More often than not, they never get around to the King and instead allow the seeking to end with only a “very special Christmas,” a celebration of the Norman Rockwell variety. They buy out the store, string up the popcorn, and climb ladders to the roof to make sure everything matches the picture on the greeting card. With that, all is well. Or they seek after a bottle, a handful of pills, or whatever else kills off the feelings that swirl just below the surface of things.

It’s all very sad, what people often end up doing with their Christmas.


But what’s sadder is quite often we don’t do much of anything for those still stumbling around in the dark, looking for some light to carry them home in a Christmas season.

Of course we have our services and our sermons and our songs. There are advertisements in the paper concerning the “schedules and times” of things, and the church gives a turkey or two to the shelter. We may even offer a greeting to the visitor who shuffles in. But we ultimately end up tucked away in our own Hallmark special, pining for a white Christmas and all the other trimmings.

I confess this is true of me. I know as much having spent last Christmas with my in-laws. They invite everyone and their mother to crash the family party. They welcome whatever conversation and whatever opportunity to be Christ incarnate for the neighborhood at large.

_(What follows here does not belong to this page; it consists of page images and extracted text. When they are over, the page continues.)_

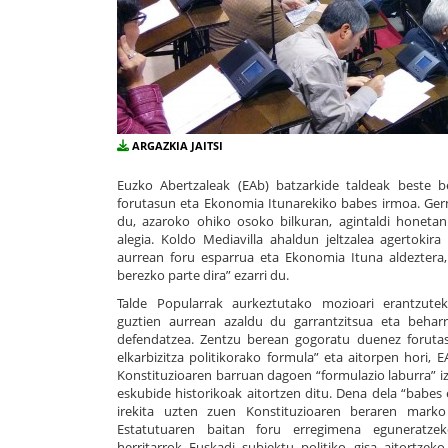
ARGAZKIA JAITSI
Euzko Abertzaleak (EAb) batzarkide taldeak beste 
forutasun eta Ekonomia Itunarekiko babes irmoa. Ger
du, azaroko ohiko osoko bilkuran, agintaldi honetan
alegia. Koldo Mediavilla ahaldun jeltzalea agertoki
aurrean foru esparrua eta Ekonomia Ituna aldeztera,
berezko parte dira” ezarri du.
Talde Popularrak aurkeztutako mozioari erantzutek
guztien aurrean azaldu du garrantzitsua eta behar
defendatzea. Zentzu berean gogoratu duenez foruta
elkarbizitza politikorako formula” eta aitorpen hori,
Konstituzioaren barruan dagoen “formulazio laburra” iz
eskubide historikoak aitortzen ditu. Dena dela “babes
irekita uzten zuen Konstituzioaren beraren mark
Estatutuaren baitan foru erregimena eguneratzek
herritarrok Euskadi subjektu politiko gisa aitortzeko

I was taken aback when I should have been a little more convicted by such grace.

You and I have excuses for our reluctance to embrace the seeker each Christmas season. Perhaps the person would like us to “leave things well enough alone.” Maybe they are already religious in another direction and any swing at proselytizing would be offensive. You have to guess that some really do want to merely roast chestnuts over an open fire, and in turn, want nothing to do with Christ.

And it is possible they will play “Herod” to our good news. Matthew’s angle on the Christmas story has its share of seekers, but it also has quite a few characters who, though displaying an initial impression of interest, are altogether “sealed off” and stubborn. There among the bowed Magi is Herod standing with arms crossed, seeking really only one terrible thing—to reject the Child at all costs and to cause suffering for any and all who embrace him.

True, we never know what will happen when we reach out to those in whom we perceive a seeking spirit.

But that simple truth cuts both ways, doesn’t it? You may just happen upon someone who has been staring into the heavens and waiting, just waiting. And like that, a tired excuse can suddenly become a wild impetus.

Into a seeking world is born a small, frail Child who has the power to draw any and all men to himself: eastern astrologers, the family stretching to keep up with the Joneses, the lonely soul in the empty house, the saddened mother searching for the right gift, and the drunkard struggling to put one foot in front of the other.

One just never knows.

So it is not too late. It’s just Christmas Eve. There are people fishing for their keys next door and shopping in the aisles of the stores just down the street. Even now they are going about their decorating, hosting, shopping, and hiding. They are still seeking.

Now is the season for seeking the seeker.





Brian Lowery is a freelance writer and speaker living in the suburbs of Chicago with his wife, Sarah.